▸ What the exercise asks: Return the data below exactly, but only from the line containing "justify-content:space-between; width:15px; height:11px;" through the line containing "display:block; height:2px; background:#9a9a9a;", with both of those lines included.

▸ Extracted records:
□ □ □ □ □
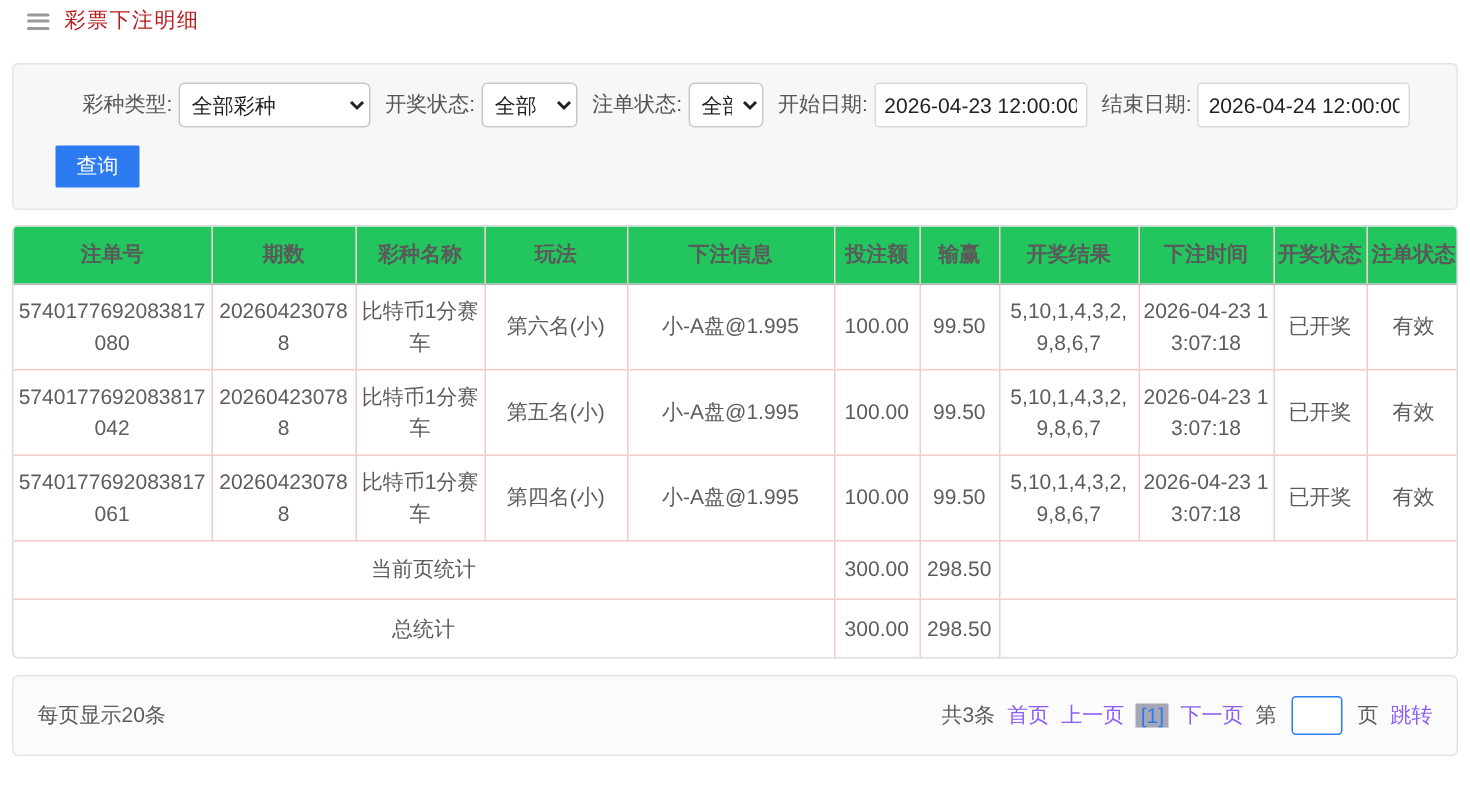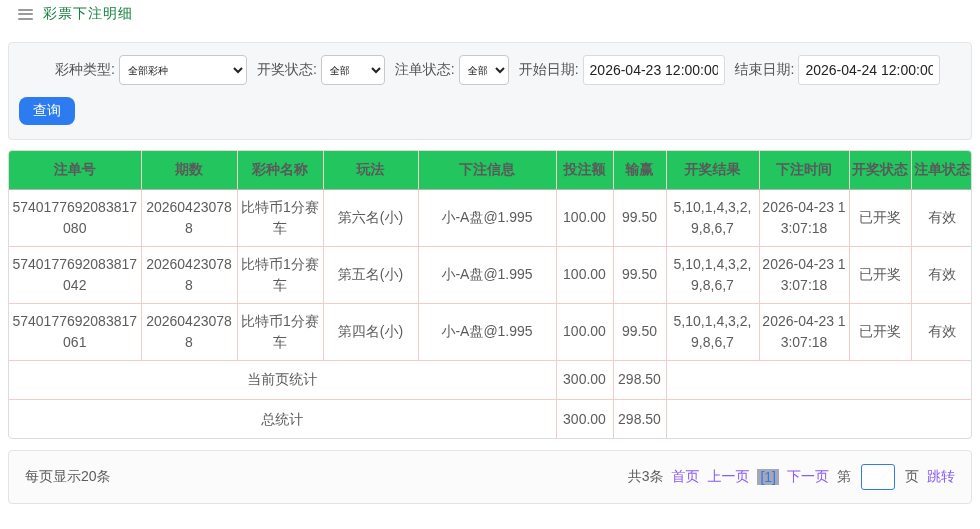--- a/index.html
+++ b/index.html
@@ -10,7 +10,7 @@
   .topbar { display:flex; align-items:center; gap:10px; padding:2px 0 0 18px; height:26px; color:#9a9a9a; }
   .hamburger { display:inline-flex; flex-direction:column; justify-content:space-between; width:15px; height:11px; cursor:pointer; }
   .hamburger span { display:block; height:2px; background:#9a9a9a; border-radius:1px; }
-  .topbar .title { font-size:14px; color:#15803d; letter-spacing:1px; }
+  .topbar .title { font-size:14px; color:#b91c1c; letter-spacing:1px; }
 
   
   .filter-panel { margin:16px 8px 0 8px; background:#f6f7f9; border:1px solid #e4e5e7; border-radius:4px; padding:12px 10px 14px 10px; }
□ □ □ □ □
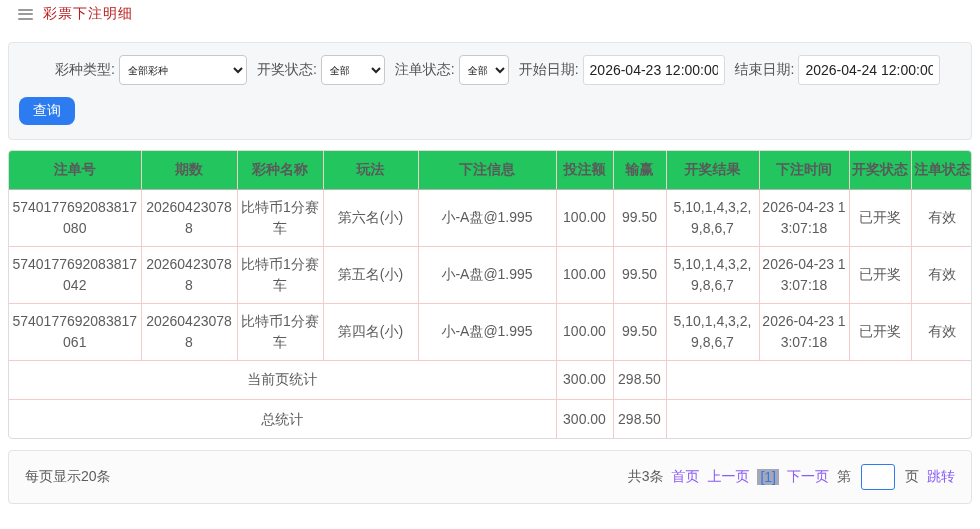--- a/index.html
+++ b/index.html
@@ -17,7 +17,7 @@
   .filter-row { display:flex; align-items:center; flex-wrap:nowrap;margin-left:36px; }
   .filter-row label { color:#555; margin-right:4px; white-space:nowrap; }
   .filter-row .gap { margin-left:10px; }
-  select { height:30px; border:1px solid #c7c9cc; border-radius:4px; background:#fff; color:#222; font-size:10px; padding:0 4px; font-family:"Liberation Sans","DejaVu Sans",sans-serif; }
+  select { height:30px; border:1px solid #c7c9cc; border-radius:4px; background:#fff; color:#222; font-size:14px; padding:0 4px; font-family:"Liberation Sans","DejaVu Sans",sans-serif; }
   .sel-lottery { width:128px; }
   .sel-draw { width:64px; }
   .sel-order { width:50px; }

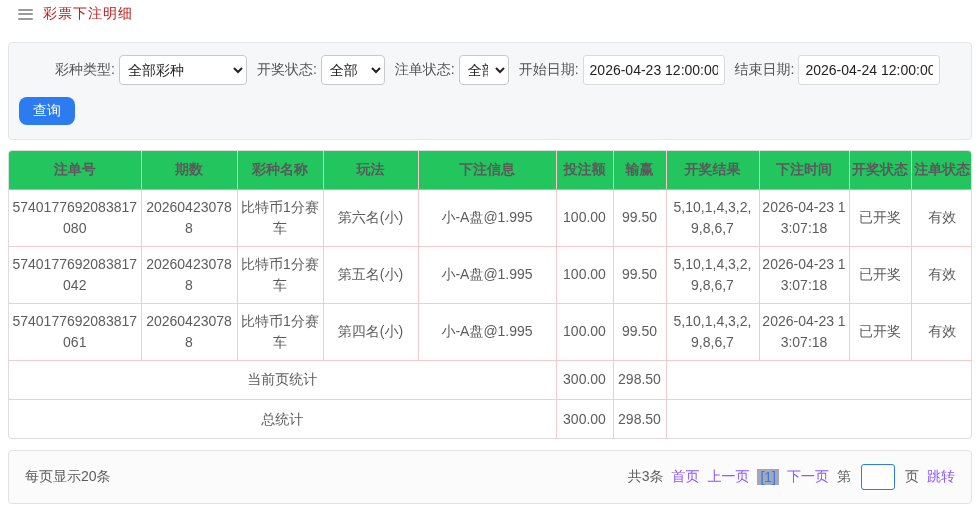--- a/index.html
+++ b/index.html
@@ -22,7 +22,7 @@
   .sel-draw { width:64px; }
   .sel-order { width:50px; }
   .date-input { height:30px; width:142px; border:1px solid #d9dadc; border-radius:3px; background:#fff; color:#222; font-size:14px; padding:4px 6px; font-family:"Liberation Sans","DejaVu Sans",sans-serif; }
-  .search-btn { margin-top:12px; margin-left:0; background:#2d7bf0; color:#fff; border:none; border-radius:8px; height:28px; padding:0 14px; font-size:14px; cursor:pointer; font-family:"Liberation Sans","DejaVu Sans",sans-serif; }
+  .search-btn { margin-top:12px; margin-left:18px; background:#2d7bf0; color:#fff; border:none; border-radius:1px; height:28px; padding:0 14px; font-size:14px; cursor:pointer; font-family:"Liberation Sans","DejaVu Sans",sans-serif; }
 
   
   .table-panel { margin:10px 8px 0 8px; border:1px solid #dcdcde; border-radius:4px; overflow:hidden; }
□ □ □ □ □
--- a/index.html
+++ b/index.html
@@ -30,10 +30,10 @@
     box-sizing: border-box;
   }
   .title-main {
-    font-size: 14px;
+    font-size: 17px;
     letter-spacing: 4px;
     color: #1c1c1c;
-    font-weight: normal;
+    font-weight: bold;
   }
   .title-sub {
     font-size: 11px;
□ □ □ □ □
▸ Response to this task:
   .hamburger { display:inline-flex; flex-direction:column; justify-content:space-between; width:15px; height:11px; cursor:pointer; }
   .hamburger span { display:block; height:2px; background:#9a9a9a; border-radius:1px; }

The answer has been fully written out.